Causa patrocinata dallo Studio Legale Salvagni
La Corte d’Appello di Roma, con sentenza del 29.09.2020, riformando la sentenza del Tribunale di Roma, ha dichiarato l’illegittimità del trasferimento di lavoratore dipendente di Telecom Italia S.p.A., e fruitore dei benefici ex L. 104/92, presso il settore ASA, accertando altresì il demansionamento subito dal medesimo.
La Corte di Appello ha innanzitutto accertato l’illegittimità del trasferimento al settore ASA. In particolare, secondo la Corte di appello, il trasferimento è stato disposto in violazione dell'art. 33, comma 5, della legge n. 104 del 1992, poiché il relativo divieto opera ogni volta che muti definitivamente il luogo geografico di esecuzione della prestazione, anche nell'ambito della medesima unità produttiva che comprenda uffici dislocati in luoghi diversi, senza che possa rilevare gli accordi collettivi che dettano una definizione di sede di lavoro ricomprendendovi l’intero territorio comunale e neppure la distanza della nuova sede di lavoro rispetto all’abitazione del lavoratore, atteso che l’unico dato rilevante a livello legislativo è il consenso al trasferimento del lavoratore titolare dei benefici.
Un lavoratore, inquadrato nel 5° livello CCNL Telecomunicazioni, era stato adibito sin dal 2016 a mansioni di operatore che i Giudici della Corte d’Appello hanno accertato, sulla base delle risultanze istruttorie acquisite in primo grado, essere riconducibili al 3° livello e, pertanto, notevolmente inferiori.
Ed infatti, il Collegio ha statuito che le mansioni svolte dal lavoratore dal 2016 non possono essere ricondotte al 5° livello di inquadramento, cui erano invece riconducibili quelle in precedenza espletate presso il settore di provenienza, essendo piuttosto riferibili al 3° livello del CCNL delle Telecomunicazioni e, in particolare, al profilo di “Tecnico di supervisione e controllo”.
Accertato l’intervenuto demansionamento professionale, la Corte di Appello, in riferimento al danno patito, ha dichiarato sussistere una serie di elementi presuntivi che evidenziano il danno alla professionalità subito dal lavoratore e in particolare: a) il grave demansionamento subito dal medesimo; b) la professionalità colpita dal demansionamento; c) la durata del demansionamento, dall’aprile 2016 e tuttora in atto; d) la sicura conoscenza dell’avvenuto demansionamento nell’ambiente lavorativo.

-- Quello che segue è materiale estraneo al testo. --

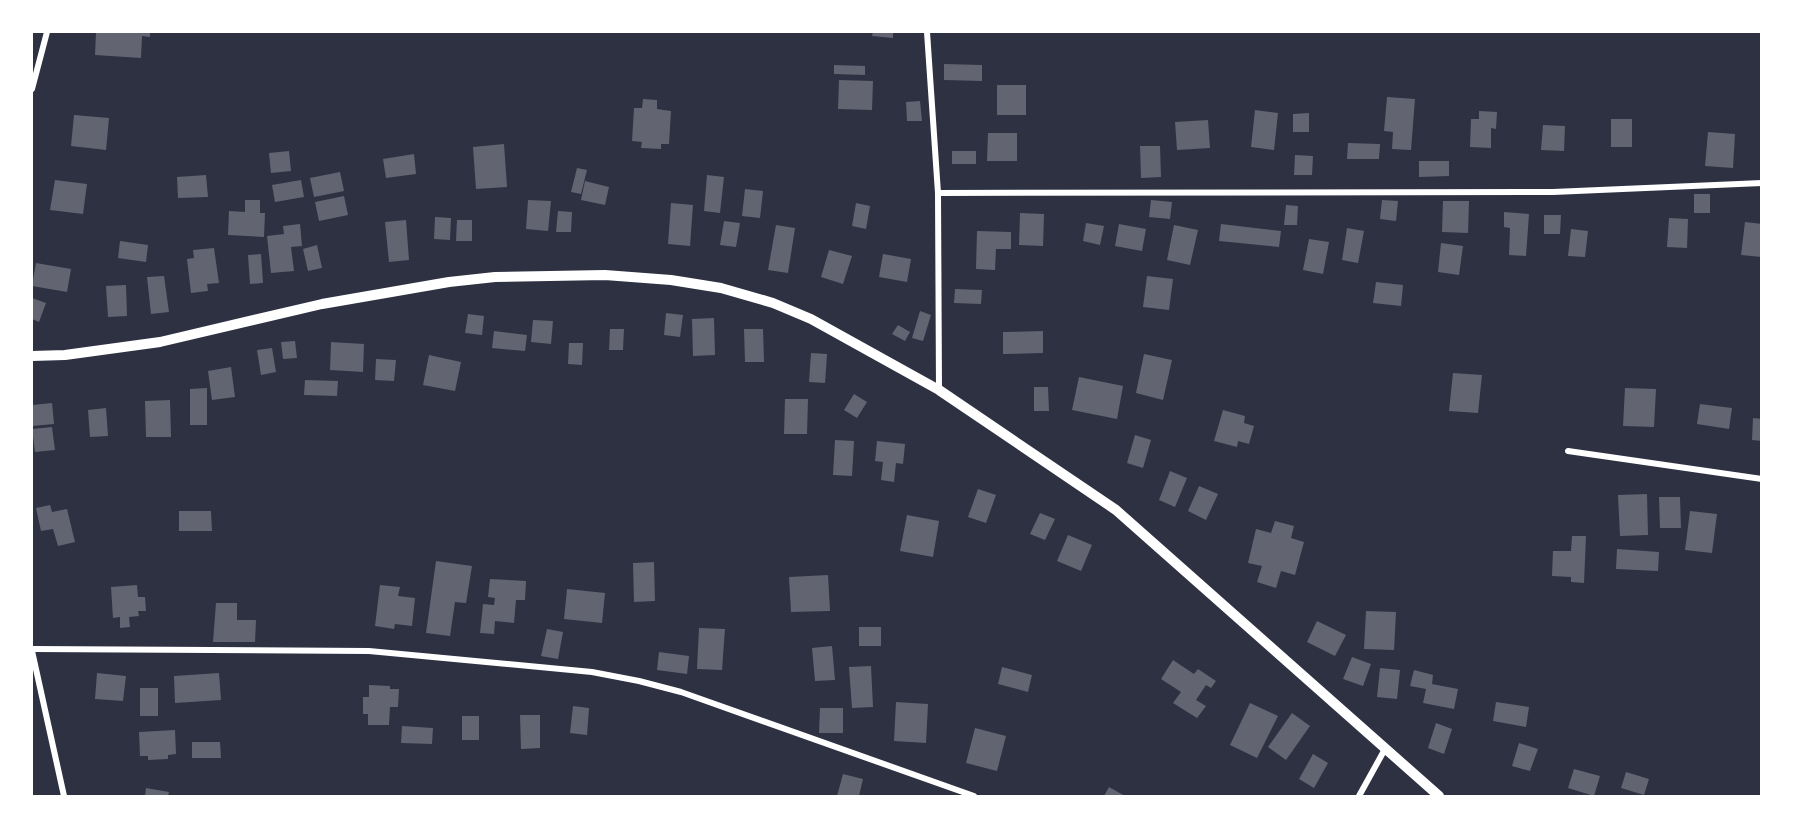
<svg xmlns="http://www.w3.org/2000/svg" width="1793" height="828" viewBox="0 0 1793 828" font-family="'Alegreya Sans',sans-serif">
  <rect width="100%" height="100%" fill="#2d3142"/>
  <g fill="#626471">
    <polygon points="96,32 114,33 150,32 150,37 142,36 141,58 95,55"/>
    <polygon points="873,32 893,32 893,38 872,36"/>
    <polygon points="944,64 982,65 982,81 944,80"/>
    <polygon points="834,65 865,66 865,75 834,74"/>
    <polygon points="839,80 873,81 872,110 838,109"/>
    <rect x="997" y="85" width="29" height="30"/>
    <polygon points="1387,97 1415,99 1411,150 1392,149 1393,132 1384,131"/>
    <polygon points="643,99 657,100 657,109 671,111 669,144 661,144 661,149 641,148 642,142 632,141 634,108 642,108"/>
    <polygon points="920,101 922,121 907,121 906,102"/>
    <polygon points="1255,110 1278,113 1274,150 1251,147"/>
    <polygon points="1479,111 1497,112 1496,129 1491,128 1491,148 1470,147 1471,119 1479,119"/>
    <polygon points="1309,113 1309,132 1293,132 1293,114"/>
    <polygon points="74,115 109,118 106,150 71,146"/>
    <rect x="1611" y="119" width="21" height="28"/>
    <polygon points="1208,120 1210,148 1177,150 1175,122"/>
    <polygon points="1543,125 1565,126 1564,151 1541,150"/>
    <polygon points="1708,132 1735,134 1733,168 1705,166"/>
    <polygon points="988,133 1017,133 1017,161 987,161"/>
    <polygon points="1348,143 1380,144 1379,159 1347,159"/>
    <polygon points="504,144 507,187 476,189 473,147"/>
    <polygon points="1140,146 1160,146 1161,177 1141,178"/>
    <polygon points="289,151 291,171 271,173 269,153"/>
    <rect x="952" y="151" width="24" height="13"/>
    <polygon points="414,154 416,174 386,178 383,159"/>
    <polygon points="1295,155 1313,156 1312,175 1294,175"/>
    <polygon points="1419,161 1449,161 1449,176 1419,177"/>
    <polygon points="577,168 587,170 581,194 571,192"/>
    <polygon points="340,172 344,191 314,197 310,178"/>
    <polygon points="206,175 208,197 178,198 177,177"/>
    <polygon points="707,175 724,177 720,213 704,211"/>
    <polygon points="55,180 87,184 83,214 50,210"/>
    <polygon points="301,180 304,197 275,202 272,185"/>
    <polygon points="585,181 609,187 605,205 581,200"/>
    <polygon points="745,189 763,191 760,218 742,216"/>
    <rect x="1694" y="194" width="16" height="19"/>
    <polygon points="344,196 348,215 319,221 315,202"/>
    <polygon points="245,200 260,200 260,213 265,213 264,237 228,235 229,211 245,212"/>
    <polygon points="528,200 551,201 548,231 526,229"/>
    <polygon points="1151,200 1172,202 1170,219 1149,217"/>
    <polygon points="1382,200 1398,201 1396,221 1380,219"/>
    <polygon points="1443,201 1469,201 1468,233 1442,232"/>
    <polygon points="671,203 693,205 690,246 668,244"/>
    <polygon points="856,203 870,206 866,229 852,226"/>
    <polygon points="1286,205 1298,206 1297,225 1284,225"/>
    <polygon points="558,211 572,212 571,232 556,232"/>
    <polygon points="1504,212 1529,214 1526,256 1509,255 1510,228 1504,227"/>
    <polygon points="1020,213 1044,214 1043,246 1019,245"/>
    <polygon points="1544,215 1561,215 1560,234 1544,234"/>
    <polygon points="435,217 451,218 450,240 434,239"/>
    <polygon points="1669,218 1688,219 1687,248 1667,247"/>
    <polygon points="406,220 409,260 389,262 385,222"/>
    <polygon points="457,220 472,220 472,241 456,241"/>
    <polygon points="724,221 740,223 736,247 720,245"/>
    <polygon points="1745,222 1762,224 1762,257 1741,255"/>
    <polygon points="1086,223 1104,226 1100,245 1083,241"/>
    <polygon points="300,224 302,246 291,247 294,271 271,273 267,236 284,234 283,226"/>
    <polygon points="1119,224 1146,229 1142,251 1115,246"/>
    <polygon points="1221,224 1281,231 1279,247 1219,241"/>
    <polygon points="776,225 795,228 788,273 768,270"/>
    <polygon points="1174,225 1198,230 1190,265 1167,260"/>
    <polygon points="1347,228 1364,231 1358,263 1342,260"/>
    <polygon points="1571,229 1588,231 1585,257 1568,256"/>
    <polygon points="977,231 1011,232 1011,249 996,249 995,270 976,269"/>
    <polygon points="1309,239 1329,242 1323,274 1303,270"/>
    <polygon points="120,241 148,245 146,262 118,258"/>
    <polygon points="1441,243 1463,246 1459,275 1438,272"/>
    <polygon points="317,245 322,268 308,271 303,249"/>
    <polygon points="214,248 219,283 207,284 208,291 191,293 187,259 194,258 193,250"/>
    <polygon points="829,250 852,256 843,284 821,277"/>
    <polygon points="261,254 263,283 250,284 248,255"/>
    <polygon points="883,254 911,259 907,282 879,277"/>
    <polygon points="36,263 71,269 67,292 32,286"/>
    <polygon points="164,276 169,312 151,314 147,277"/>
    <polygon points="1147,276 1173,279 1169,310 1143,307"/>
    <polygon points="1376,282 1403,285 1401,306 1373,303"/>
    <polygon points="126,285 127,316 108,317 106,286"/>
    <polygon points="955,289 982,290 981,304 954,303"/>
    <polygon points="32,298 46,303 39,322 32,319"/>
    <polygon points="920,311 931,315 923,341 912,338"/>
    <polygon points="666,313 683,315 680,337 664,335"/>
    <polygon points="468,314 484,316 482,335 465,333"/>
    <polygon points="714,318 715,355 693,356 692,319"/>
    <polygon points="533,320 553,321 551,344 531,342"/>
    <polygon points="898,325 910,332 905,341 892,334"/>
    <polygon points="610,329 624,329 623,350 609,350"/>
    <polygon points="744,329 763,329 764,362 745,362"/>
    <polygon points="494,331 527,335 525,351 492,348"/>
    <polygon points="1043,331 1043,353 1003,354 1003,332"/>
    <polygon points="295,341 297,358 283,359 281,342"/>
    <polygon points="331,342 364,344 363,372 330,370"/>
    <polygon points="569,343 583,343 582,365 568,364"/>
    <polygon points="272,348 276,372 261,375 257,350"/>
    <polygon points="811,353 827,354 825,383 809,382"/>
    <polygon points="1144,354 1172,360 1163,400 1136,393"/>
    <polygon points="429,355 461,362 455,391 423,385"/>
    <polygon points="376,359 396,360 394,381 375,380"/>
    <polygon points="231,367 235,397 212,400 208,371"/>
    <polygon points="1453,373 1482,375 1478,413 1449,411"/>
    <polygon points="1079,377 1123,386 1117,419 1072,410"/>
    <polygon points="305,380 338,381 337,396 304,395"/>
    <polygon points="1034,387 1048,387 1049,411 1034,411"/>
    <polygon points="207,388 207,425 190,425 190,389"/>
    <polygon points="1625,388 1656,389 1654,427 1623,426"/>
    <polygon points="854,394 867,402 857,418 844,410"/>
    <polygon points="785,399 808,399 807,434 784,434"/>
    <polygon points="170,400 171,437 146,437 145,401"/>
    <polygon points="52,403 54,424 32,426 32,405"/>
    <polygon points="1700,404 1732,408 1729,429 1697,424"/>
    <polygon points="106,408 108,436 90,437 88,410"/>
    <polygon points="1223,410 1245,416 1244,423 1254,426 1249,444 1238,441 1237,447 1214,441"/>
    <polygon points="1753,418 1762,419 1762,441 1752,440"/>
    <polygon points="52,427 55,450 35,452 32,429"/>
    <polygon points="1135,435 1151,440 1143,468 1127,463"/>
    <polygon points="835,440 854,441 852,476 833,475"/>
    <polygon points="877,441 905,444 903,464 896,463 894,482 881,480 883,462 875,461"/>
    <polygon points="1170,471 1187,478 1175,507 1159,500"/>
    <polygon points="1199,486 1218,494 1206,520 1188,511"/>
    <polygon points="978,489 996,495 986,523 968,517"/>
    <polygon points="1647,494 1648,535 1620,536 1618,495"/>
    <polygon points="1659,497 1680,497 1681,528 1660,528"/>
    <polygon points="50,505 52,512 67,509 75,542 58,546 53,529 41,531 36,508"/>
    <polygon points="179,511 211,511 212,531 179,531"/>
    <polygon points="1690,511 1717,514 1712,553 1685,550"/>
    <polygon points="1040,513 1055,519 1045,540 1030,534"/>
    <polygon points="907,515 939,521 933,557 900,551"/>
    <polygon points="1275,521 1294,526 1291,538 1304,542 1295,575 1281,571 1276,588 1257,582 1262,566 1248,563 1256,529 1271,533"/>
    <polygon points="1068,535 1092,545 1081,571 1057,561"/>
    <polygon points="1572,536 1586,536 1584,583 1571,582 1571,577 1552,576 1553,551 1571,551"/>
    <polygon points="1617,549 1659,552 1658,571 1616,569"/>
    <polygon points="436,561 472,566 466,603 455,602 450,636 426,633"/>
    <polygon points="654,562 655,601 634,602 633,563"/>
    <polygon points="828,575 830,611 791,612 789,577"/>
    <polygon points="490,579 526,581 525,600 516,600 514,623 495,621 494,634 480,633 483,604 494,605 495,598 488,597"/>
    <polygon points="137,585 138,597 145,597 146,611 138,611 139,616 129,617 130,627 120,628 120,617 113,618 111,587"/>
    <polygon points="380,585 400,587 398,596 415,598 412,626 395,624 394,629 375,626"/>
    <polygon points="567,589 605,593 602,623 564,619"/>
    <polygon points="216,603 237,603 237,620 256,620 255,642 213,642"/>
    <polygon points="1366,611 1396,612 1394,650 1364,649"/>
    <polygon points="1317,621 1346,635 1335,656 1307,642"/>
    <rect x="859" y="627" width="22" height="19"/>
    <polygon points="699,628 725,629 722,670 697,669"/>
    <polygon points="547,629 563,632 558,659 541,656"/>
    <polygon points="832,646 835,680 815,681 812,648"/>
    <polygon points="659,652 689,656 687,674 657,670"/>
    <polygon points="1352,657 1371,664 1363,686 1343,679"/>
    <polygon points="1173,660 1194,674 1198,669 1216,681 1211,688 1206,685 1196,700 1206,706 1197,718 1173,703 1181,692 1161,679"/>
    <polygon points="871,666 873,707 852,708 849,667"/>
    <polygon points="1002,667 1032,675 1028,692 998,684"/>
    <polygon points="1380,668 1400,670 1397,699 1377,697"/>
    <polygon points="1414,670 1433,675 1432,684 1458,689 1454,709 1423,703 1426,689 1410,686"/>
    <polygon points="97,673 126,676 123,701 95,699"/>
    <polygon points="219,673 221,700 175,703 174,676"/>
    <polygon points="369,685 390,686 390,689 399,689 398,707 390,707 389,725 368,725 368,714 363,714 363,697 369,697"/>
    <rect x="140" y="688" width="18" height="28"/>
    <polygon points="896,702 928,704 926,743 894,741"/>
    <polygon points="1496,702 1529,707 1526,727 1493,721"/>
    <polygon points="1250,703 1278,716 1257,758 1230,745"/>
    <polygon points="573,706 589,708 587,735 570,733"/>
    <polygon points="820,708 843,708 843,733 819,733"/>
    <polygon points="1292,713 1310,726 1286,760 1268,747"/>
    <polygon points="520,715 540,715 540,748 521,749"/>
    <rect x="462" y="716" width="17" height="24"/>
    <polygon points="1436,723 1452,729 1444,754 1428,748"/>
    <polygon points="402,726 433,728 432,744 401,743"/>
    <polygon points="975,728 1006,736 997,771 966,763"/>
    <polygon points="175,730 176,754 168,755 168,759 148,760 148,756 140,756 139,732"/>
    <polygon points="192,742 220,742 221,758 192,758"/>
    <polygon points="1519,743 1538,749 1530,771 1512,766"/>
    <polygon points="1313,754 1328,763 1314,788 1299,779"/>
    <polygon points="1574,769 1600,776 1594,796 1568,788"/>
    <polygon points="1626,772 1649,779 1644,795 1621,788"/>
    <polygon points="843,774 863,779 859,796 837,796"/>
    <polygon points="1109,787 1125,796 1104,796"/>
    <polygon points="146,788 169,792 168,796 145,796"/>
  </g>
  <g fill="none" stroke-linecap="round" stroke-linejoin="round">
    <g stroke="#fff" stroke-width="6">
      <polyline points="927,32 938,193 939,390"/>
      <polyline points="32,89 47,32"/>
      <polyline points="938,193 1553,192 1762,183"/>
      <polyline points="1568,451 1762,479"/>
      <polyline points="32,649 369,651 592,672 639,681 681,692 974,796"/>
      <polyline points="32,651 64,796"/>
      <polyline points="1359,796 1385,749"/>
    </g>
    <polyline stroke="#fff" stroke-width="10" points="32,356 65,355 160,342 322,304 449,282 495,277 605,275 671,280 721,288 773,303 811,319 939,390 1116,510 1439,796"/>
  </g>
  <rect width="1793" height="828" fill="none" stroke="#ffffff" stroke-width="66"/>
</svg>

Alla luce di detti elementi, la Corte ha proceduto a liquidare il danno nella misura del 30% della retribuzione mensile percepita dal lavoratore dall’aprile 2016 alla data della sentenza
In linea, quindi, con il consolidato orientamento della giurisprudenza, la Corte, oltre a confermare l’accertamento del demansionamento, ha sostanzialmente confermato anche il danno professionale liquidato in via equitativa dal giudice di prime cure.
Quanto sopra, evidenzia come la tesi difensiva avanzata dall’Avv. Salvagni in numerosi ricorsi patrocinati dall’omonimo studio, continui ad essere accolta tanto in primo grado, quanto nei successivi gradi di giudizio.